大統領の前で「医学部増員」発表、その二日後に与党比例代表候補の公認を申請した慶北大学総長【3月8日付社説】

 慶北大学の洪元貨(ホン・ウォンファ)総長が与党・国民の力の衛星政党「国民の未来」に比例代表候補の公認を申請したものの、これが騒動になるや一日で撤回した。慶北大学は医学部の定員を110人から140人増の250人に増員すると政府に申請していた。洪総長は4日、尹錫悦(ユン・ソンニョル)大統領主宰の民生討論会で増員を発表した。ところが、洪総長はその二日後の6日に公認申請書を出したのだ。この事実を知らせていたのは副総長ら一部の人々だけだったという。

【写真】4日、尹大統領主宰「国民と共に歩む民生討論会」で発言する洪元貨・慶北大学総長

 洪総長は「先月、『施設物安全技術専門家として迎え入れたい』との提案があったので、申請した」と述べた。しかし、医大・医学部増員をめぐって対立がある最近の状況で、大統領の前で医学部増員を主張した人物が、ほぼ同時期に与党に公認申請をしたことは、大学総長としてあまりにも見え透いた行動だ。このため、慶北大学医学部の教授たちは「自身の政治的な欲のために医学部増員を取引材料にした」と批判した。洪総長はこの批判にどう答えるのだろうか。

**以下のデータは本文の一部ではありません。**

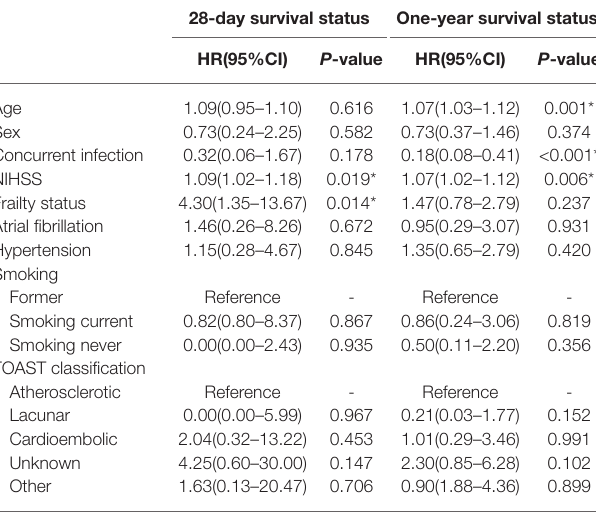
TABLE 3 | Cox regression for 28-day and 1-year follow-up survival status for survival analysis.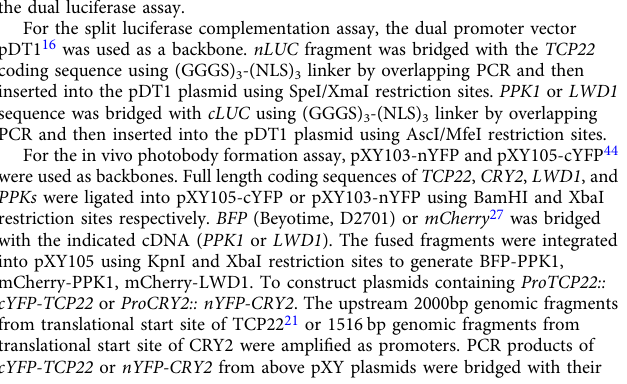
Fig. 6 Hypothetical model for CCA1 activation by CRY2. a Possible mechanism by which CRY2 mediates blue light input to the clock central oscillator via photobody formation. b Our study demonstrates that CRY2, TCP22, PPKs, and LWDs could positively regulate CCA1 under blue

 韓国で地方の国立大学と言えば、その地域を代表する大学だ。その大学の総長は、当該地域の知性を代表する人物でもある。政治とは距離を置き、学者としての所信を持って大学発展のために努力するのが本分だ。かつて、一部の国公立大学で総長を務めた人々が政党の公認で比例代表や地方区議員になったことはあるが、このように露骨に見え透いた行動を見せた人物はいなかった。洪総長のほか、医学部定員拡大を主張してきたソウル大学医学部教授も先日、野党・共に民主党の比例代表候補公認を申請した。この教授も医学部の増員問題を国会議員になるために利用しているのではないだろうか。

 高齢化で医療の需要が拡大すると予測され、今も医師の数が不足している状況であることから、医大・医学部の増員は避けられない。その一方で、過当競争を懸念する医師たちの不安をひたすら無視するわけにもいかない。このように困難な時期に関係者が利己的な行動を見せたのは残念でならない。